On exécutait les réparations ; et le passage continuait lamentable, lugubre, accompagné de la fusillade et du bruit du canon.

Car les troupes du maréchal Victor maintenaient les Russes, pour protéger l’armée, qui franchissait la Bérésina.

Mais, malgré tous leurs efforts, les Russes se rapprochaient.

Bientôt leurs boulets tombèrent jusque sur les ponts !

Ce fut épouvantable !

Les traînards, pour passer quand même, se jetaient à l’eau.

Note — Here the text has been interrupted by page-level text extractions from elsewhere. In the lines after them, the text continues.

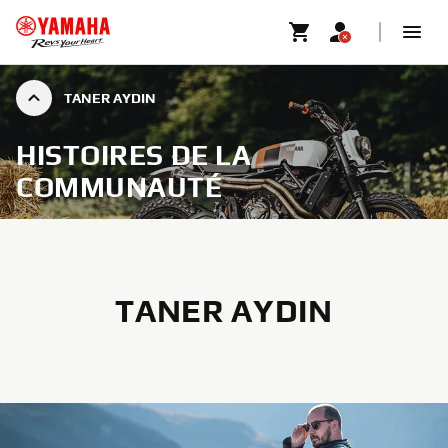
TANER AYDIN
HISTOIRES DE LA
COMMUNAUTÉ
TANER AYDIN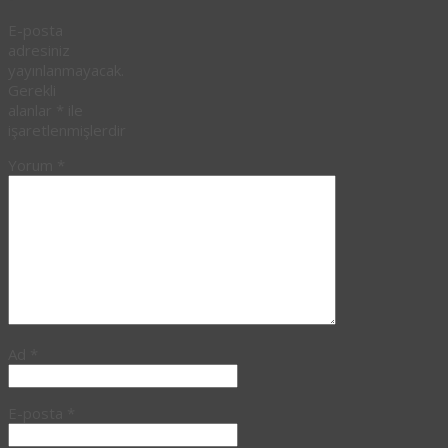
E-posta
adresiniz
yayınlanmayacak.
Gerekli
alanlar
*
ile
işaretlenmişlerdir
Yorum
*
Ad
*
E-posta
*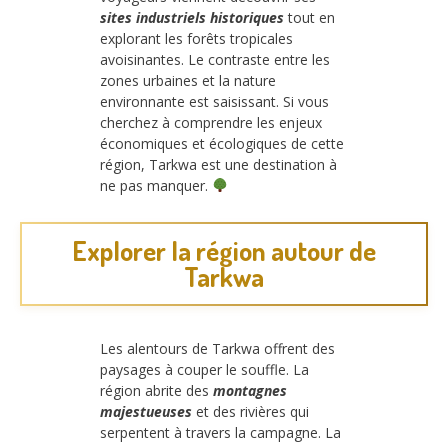
sites industriels historiques
tout en
explorant les forêts tropicales
avoisinantes. Le contraste entre les
zones urbaines et la nature
environnante est saisissant. Si vous
cherchez à comprendre les enjeux
économiques et écologiques de cette
région, Tarkwa est une destination à
ne pas manquer.
Explorer la région autour de
Tarkwa
Les alentours de Tarkwa offrent des
paysages à couper le souffle. La
région abrite des
montagnes
majestueuses
et des rivières qui
serpentent à travers la campagne. La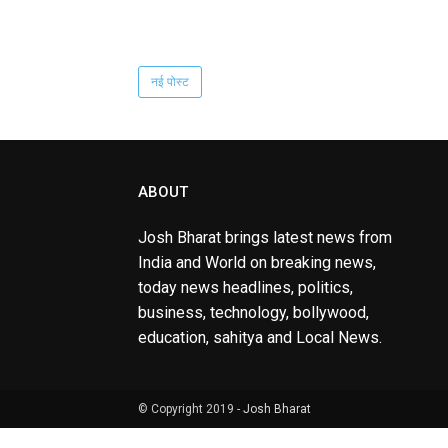
नई पोस्ट
ABOUT
Josh Bharat brings latest news from
India and World on breaking news,
today news headlines, politics,
business, technology, bollywood,
education, sahitya and Local News.
© Copyright 2019 -
Josh Bharat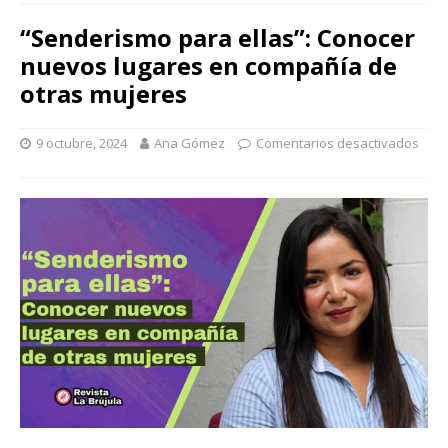
“Senderismo para ellas”: Conocer
nuevos lugares en compañía de
otras mujeres
9 octubre, 2024
Ana Gómez
Comentarios desactivados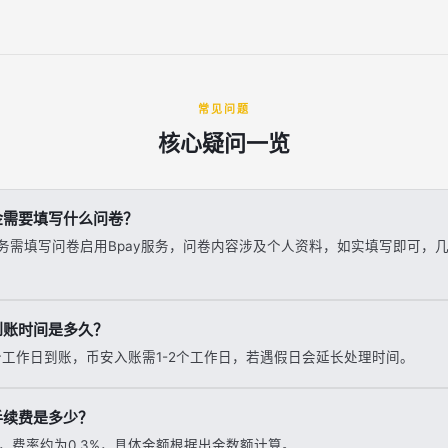
常见问题
核心疑问一览
金需要填写什么问卷？
T服务需填写问卷启用Bpay服务，问卷内容涉及个人资料，如实填写即可，
到账时间是多久？
个工作日到账，币安入账需1-2个工作日，若遇假日会延长处理时间。
手续费是多少？
，费率约为0.3%，具体金额根据出金数额计算。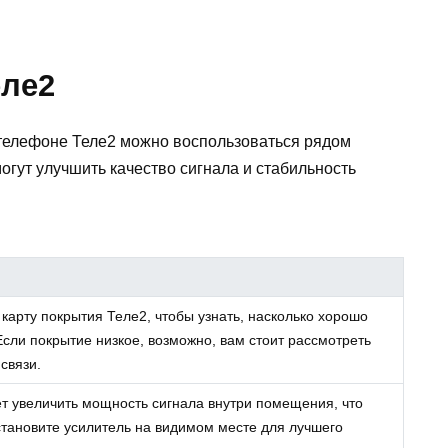
еле2
телефоне Теле2 можно воспользоваться рядом
огут улучшить качество сигнала и стабильность
карту покрытия Теле2, чтобы узнать, насколько хорошо
Если покрытие низкое, возможно, вам стоит рассмотреть
связи.
т увеличить мощность сигнала внутри помещения, что
Установите усилитель на видимом месте для лучшего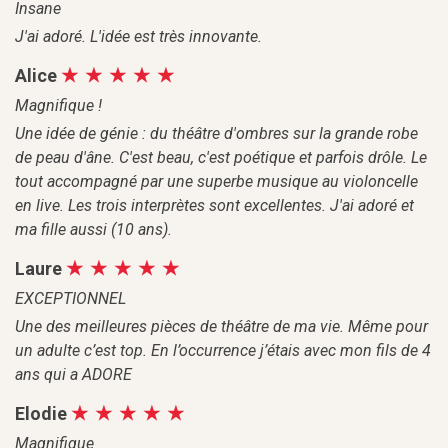
Insane
J'ai adoré. L'idée est très innovante.
Alice
Magnifique !
Une idée de génie : du théâtre d'ombres sur la grande robe
de peau d'âne. C'est beau, c'est poétique et parfois drôle. Le
tout accompagné par une superbe musique au violoncelle
en live. Les trois interprètes sont excellentes. J'ai adoré et
ma fille aussi (10 ans).
Laure
EXCEPTIONNEL
Une des meilleures pièces de théâtre de ma vie. Même pour
un adulte c’est top. En l’occurrence j’étais avec mon fils de 4
ans qui a ADORE
Elodie
Magnifique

La sinistre rivière dont le nom résonne si lugubrement encore aujourd’hui dans la mémoire des Français, se mit à rouler au milieu de ses glaçons et des débris de toutes sortes, des cadavres rigides d’hommes et de chevaux.

Aux côtés de Napoléon, Jean Cardignac assistait, épouvanté, à cette scène atroce.

Nous parvînmes cependant à repousser l’ennemi : la nuit tomba et avec elle cessa la bataille.

Le lendemain matin, on dut sacrifier sept à huit mille hommes restés en arrière, et ordre fut donné au général Eblé de couper les ponts.

Il les incendia, la mort dans l’âme.

Puis la retraite se poursuivit sur Wilna. Le froid s’accrut, le thermomètre descendit à vingt-huit degrés au-dessous de zéro.

« Les oiseaux tombaient raidis et gelés : l’atmosphère était immobile et muette ; il semblait, a écrit un historien, que tout ce qu’il y avait de mouvement et de vie dans la nature, que le vent même fut atteint, enchaîné et comme glacé par une mort universelle. »

Enfin le 5 décembre 1812, comme on atteignait Smorgoni, Napoléon assembla ses généraux ; il remit le commandement de l’armée à Murat et partit pour Paris, afin d’y reconstituer une armée de secours.

Avant de monter dans le traîneau qui l’emportait, il signa la dernière promotion datée du quartier général de la Grande-Armée.

La Grande-Armée ! à cette heure elle était réduite de six cent mille hommes à soixante mille ; elle avait perdu cinq cents canons, trente-deux aigles et plus de quarante généraux.